▽

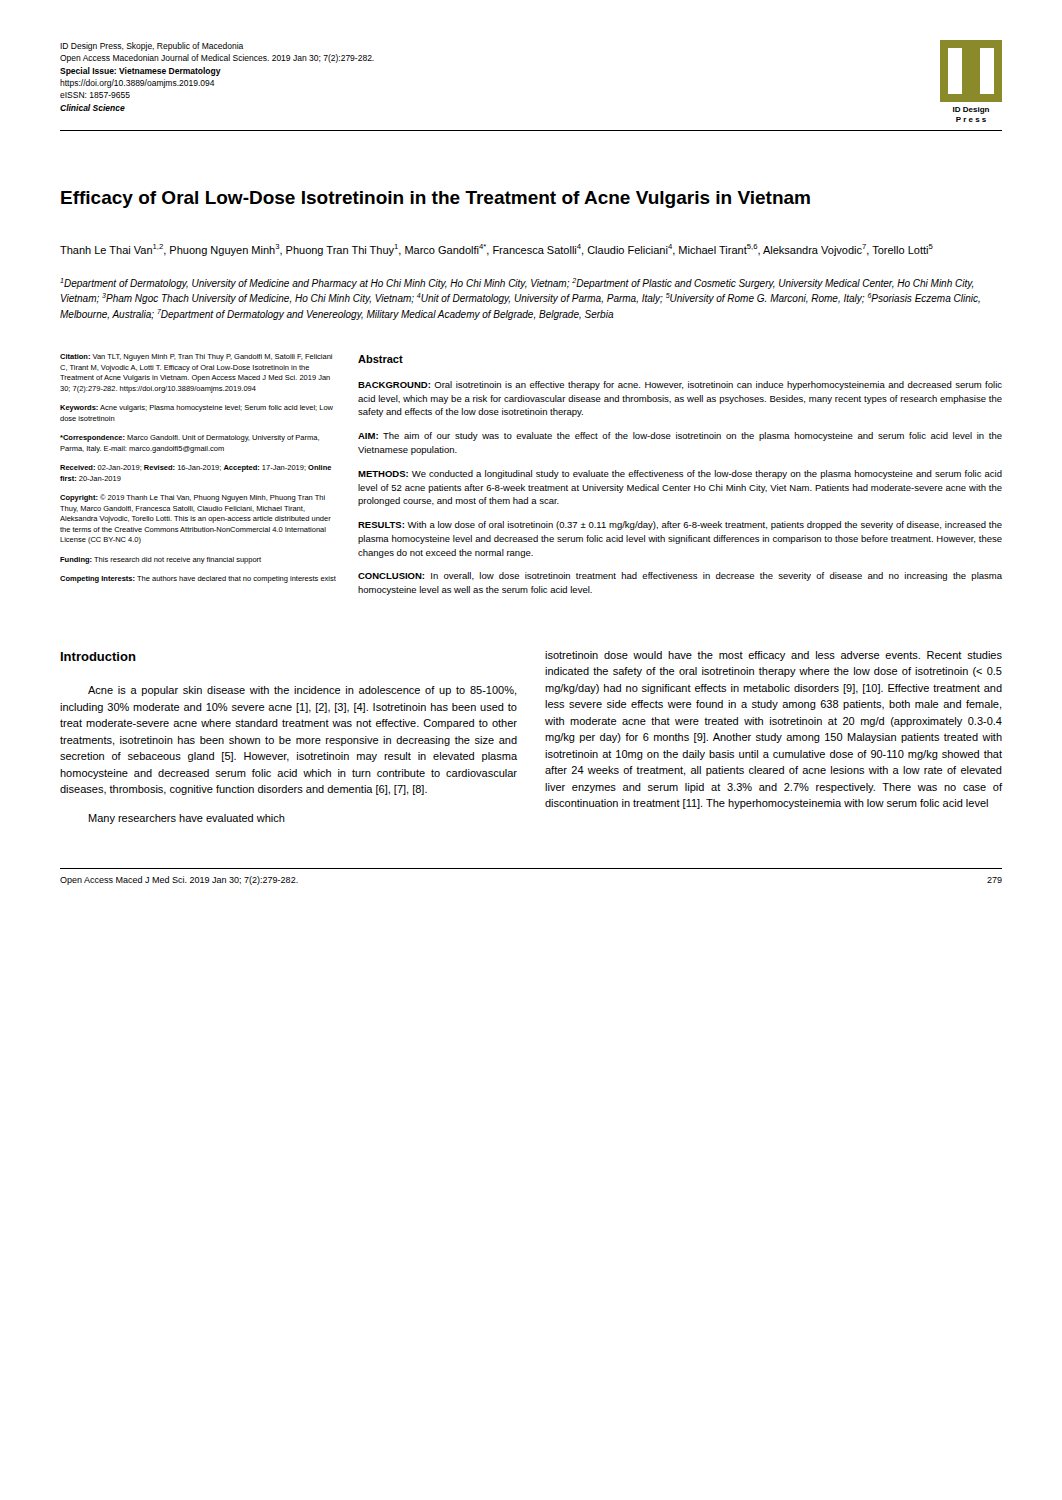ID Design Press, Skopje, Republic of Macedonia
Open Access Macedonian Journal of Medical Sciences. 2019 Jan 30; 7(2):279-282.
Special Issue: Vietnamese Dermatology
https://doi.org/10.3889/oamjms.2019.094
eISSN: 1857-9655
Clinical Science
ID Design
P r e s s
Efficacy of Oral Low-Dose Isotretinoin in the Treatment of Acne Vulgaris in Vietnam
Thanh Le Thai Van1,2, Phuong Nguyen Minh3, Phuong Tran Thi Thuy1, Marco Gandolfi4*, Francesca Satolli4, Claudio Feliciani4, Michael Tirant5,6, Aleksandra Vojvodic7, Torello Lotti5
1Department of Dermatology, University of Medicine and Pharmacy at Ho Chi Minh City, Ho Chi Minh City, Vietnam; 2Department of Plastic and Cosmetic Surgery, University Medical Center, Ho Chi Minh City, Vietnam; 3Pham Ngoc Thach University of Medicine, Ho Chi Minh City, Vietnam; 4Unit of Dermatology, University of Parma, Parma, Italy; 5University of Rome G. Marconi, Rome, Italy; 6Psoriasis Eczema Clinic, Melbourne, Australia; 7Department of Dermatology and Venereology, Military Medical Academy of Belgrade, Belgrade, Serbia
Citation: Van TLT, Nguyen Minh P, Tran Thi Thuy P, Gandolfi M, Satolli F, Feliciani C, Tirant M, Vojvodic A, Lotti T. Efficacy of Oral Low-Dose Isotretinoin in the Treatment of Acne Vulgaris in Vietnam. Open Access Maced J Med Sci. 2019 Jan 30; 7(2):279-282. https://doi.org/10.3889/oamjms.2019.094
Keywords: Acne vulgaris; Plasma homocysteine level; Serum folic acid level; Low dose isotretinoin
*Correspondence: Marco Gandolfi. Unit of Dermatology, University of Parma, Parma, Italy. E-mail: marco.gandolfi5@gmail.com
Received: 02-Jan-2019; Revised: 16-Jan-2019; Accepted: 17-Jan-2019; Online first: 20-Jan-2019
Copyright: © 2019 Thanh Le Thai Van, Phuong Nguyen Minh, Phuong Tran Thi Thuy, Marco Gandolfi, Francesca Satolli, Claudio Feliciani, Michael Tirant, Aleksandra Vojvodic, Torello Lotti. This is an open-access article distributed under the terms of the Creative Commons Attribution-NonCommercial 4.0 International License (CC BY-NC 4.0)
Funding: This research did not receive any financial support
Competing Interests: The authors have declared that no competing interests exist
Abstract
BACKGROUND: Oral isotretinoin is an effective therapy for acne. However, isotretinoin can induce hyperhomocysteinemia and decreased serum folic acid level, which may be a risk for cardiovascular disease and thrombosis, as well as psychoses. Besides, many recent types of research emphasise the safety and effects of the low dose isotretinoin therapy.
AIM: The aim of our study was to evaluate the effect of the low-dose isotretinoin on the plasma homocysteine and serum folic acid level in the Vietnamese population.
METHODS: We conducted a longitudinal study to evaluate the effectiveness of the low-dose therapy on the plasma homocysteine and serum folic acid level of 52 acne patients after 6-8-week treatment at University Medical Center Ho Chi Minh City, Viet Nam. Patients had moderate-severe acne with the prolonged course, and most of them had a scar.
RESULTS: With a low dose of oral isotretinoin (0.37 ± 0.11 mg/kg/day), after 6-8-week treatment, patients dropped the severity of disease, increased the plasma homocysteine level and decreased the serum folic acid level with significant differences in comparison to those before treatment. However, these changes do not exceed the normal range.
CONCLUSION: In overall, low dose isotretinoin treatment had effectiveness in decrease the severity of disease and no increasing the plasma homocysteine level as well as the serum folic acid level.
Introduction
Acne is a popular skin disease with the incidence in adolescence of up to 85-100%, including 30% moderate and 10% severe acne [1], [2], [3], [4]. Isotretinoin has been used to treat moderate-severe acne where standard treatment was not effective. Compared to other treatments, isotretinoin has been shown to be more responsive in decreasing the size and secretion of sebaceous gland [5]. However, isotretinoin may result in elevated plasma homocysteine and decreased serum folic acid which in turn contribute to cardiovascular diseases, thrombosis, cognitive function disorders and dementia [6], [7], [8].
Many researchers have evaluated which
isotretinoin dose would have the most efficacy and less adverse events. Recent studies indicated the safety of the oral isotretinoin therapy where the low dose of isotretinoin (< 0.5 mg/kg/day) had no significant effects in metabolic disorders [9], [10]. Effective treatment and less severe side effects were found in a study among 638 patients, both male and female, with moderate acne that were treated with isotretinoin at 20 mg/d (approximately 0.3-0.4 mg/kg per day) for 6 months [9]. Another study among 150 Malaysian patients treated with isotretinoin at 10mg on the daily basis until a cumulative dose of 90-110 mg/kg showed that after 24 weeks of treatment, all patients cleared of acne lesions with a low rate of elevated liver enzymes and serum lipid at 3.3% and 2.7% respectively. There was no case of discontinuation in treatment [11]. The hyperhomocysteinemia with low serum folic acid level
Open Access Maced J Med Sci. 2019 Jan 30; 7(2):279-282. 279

△

The task -
Write out the records once more, exactly as they stand, with no images.

Exercise result -
ID Design Press, Skopje, Republic of Macedonia
Open Access Macedonian Journal of Medical Sciences. 2019 Jan 30; 7(2):279-282.
Special Issue: Vietnamese Dermatology
https://doi.org/10.3889/oamjms.2019.094
eISSN: 1857-9655
Clinical Science
ID Design
P r e s s
Efficacy of Oral Low-Dose Isotretinoin in the Treatment of Acne Vulgaris in Vietnam
Thanh Le Thai Van1,2, Phuong Nguyen Minh3, Phuong Tran Thi Thuy1, Marco Gandolfi4*, Francesca Satolli4, Claudio Feliciani4, Michael Tirant5,6, Aleksandra Vojvodic7, Torello Lotti5
1Department of Dermatology, University of Medicine and Pharmacy at Ho Chi Minh City, Ho Chi Minh City, Vietnam; 2Department of Plastic and Cosmetic Surgery, University Medical Center, Ho Chi Minh City, Vietnam; 3Pham Ngoc Thach University of Medicine, Ho Chi Minh City, Vietnam; 4Unit of Dermatology, University of Parma, Parma, Italy; 5University of Rome G. Marconi, Rome, Italy; 6Psoriasis Eczema Clinic, Melbourne, Australia; 7Department of Dermatology and Venereology, Military Medical Academy of Belgrade, Belgrade, Serbia
Citation: Van TLT, Nguyen Minh P, Tran Thi Thuy P, Gandolfi M, Satolli F, Feliciani C, Tirant M, Vojvodic A, Lotti T. Efficacy of Oral Low-Dose Isotretinoin in the Treatment of Acne Vulgaris in Vietnam. Open Access Maced J Med Sci. 2019 Jan 30; 7(2):279-282. https://doi.org/10.3889/oamjms.2019.094
Keywords: Acne vulgaris; Plasma homocysteine level; Serum folic acid level; Low dose isotretinoin
*Correspondence: Marco Gandolfi. Unit of Dermatology, University of Parma, Parma, Italy. E-mail: marco.gandolfi5@gmail.com
Received: 02-Jan-2019; Revised: 16-Jan-2019; Accepted: 17-Jan-2019; Online first: 20-Jan-2019
Copyright: © 2019 Thanh Le Thai Van, Phuong Nguyen Minh, Phuong Tran Thi Thuy, Marco Gandolfi, Francesca Satolli, Claudio Feliciani, Michael Tirant, Aleksandra Vojvodic, Torello Lotti. This is an open-access article distributed under the terms of the Creative Commons Attribution-NonCommercial 4.0 International License (CC BY-NC 4.0)
Funding: This research did not receive any financial support
Competing Interests: The authors have declared that no competing interests exist
Abstract
BACKGROUND: Oral isotretinoin is an effective therapy for acne. However, isotretinoin can induce hyperhomocysteinemia and decreased serum folic acid level, which may be a risk for cardiovascular disease and thrombosis, as well as psychoses. Besides, many recent types of research emphasise the safety and effects of the low dose isotretinoin therapy.
AIM: The aim of our study was to evaluate the effect of the low-dose isotretinoin on the plasma homocysteine and serum folic acid level in the Vietnamese population.
METHODS: We conducted a longitudinal study to evaluate the effectiveness of the low-dose therapy on the plasma homocysteine and serum folic acid level of 52 acne patients after 6-8-week treatment at University Medical Center Ho Chi Minh City, Viet Nam. Patients had moderate-severe acne with the prolonged course, and most of them had a scar.
RESULTS: With a low dose of oral isotretinoin (0.37 ± 0.11 mg/kg/day), after 6-8-week treatment, patients dropped the severity of disease, increased the plasma homocysteine level and decreased the serum folic acid level with significant differences in comparison to those before treatment. However, these changes do not exceed the normal range.
CONCLUSION: In overall, low dose isotretinoin treatment had effectiveness in decrease the severity of disease and no increasing the plasma homocysteine level as well as the serum folic acid level.
Introduction
Acne is a popular skin disease with the incidence in adolescence of up to 85-100%, including 30% moderate and 10% severe acne [1], [2], [3], [4]. Isotretinoin has been used to treat moderate-severe acne where standard treatment was not effective. Compared to other treatments, isotretinoin has been shown to be more responsive in decreasing the size and secretion of sebaceous gland [5]. However, isotretinoin may result in elevated plasma homocysteine and decreased serum folic acid which in turn contribute to cardiovascular diseases, thrombosis, cognitive function disorders and dementia [6], [7], [8].
Many researchers have evaluated which
isotretinoin dose would have the most efficacy and less adverse events. Recent studies indicated the safety of the oral isotretinoin therapy where the low dose of isotretinoin (< 0.5 mg/kg/day) had no significant effects in metabolic disorders [9], [10]. Effective treatment and less severe side effects were found in a study among 638 patients, both male and female, with moderate acne that were treated with isotretinoin at 20 mg/d (approximately 0.3-0.4 mg/kg per day) for 6 months [9]. Another study among 150 Malaysian patients treated with isotretinoin at 10mg on the daily basis until a cumulative dose of 90-110 mg/kg showed that after 24 weeks of treatment, all patients cleared of acne lesions with a low rate of elevated liver enzymes and serum lipid at 3.3% and 2.7% respectively. There was no case of discontinuation in treatment [11]. The hyperhomocysteinemia with low serum folic acid level
Open Access Maced J Med Sci. 2019 Jan 30; 7(2):279-282. 279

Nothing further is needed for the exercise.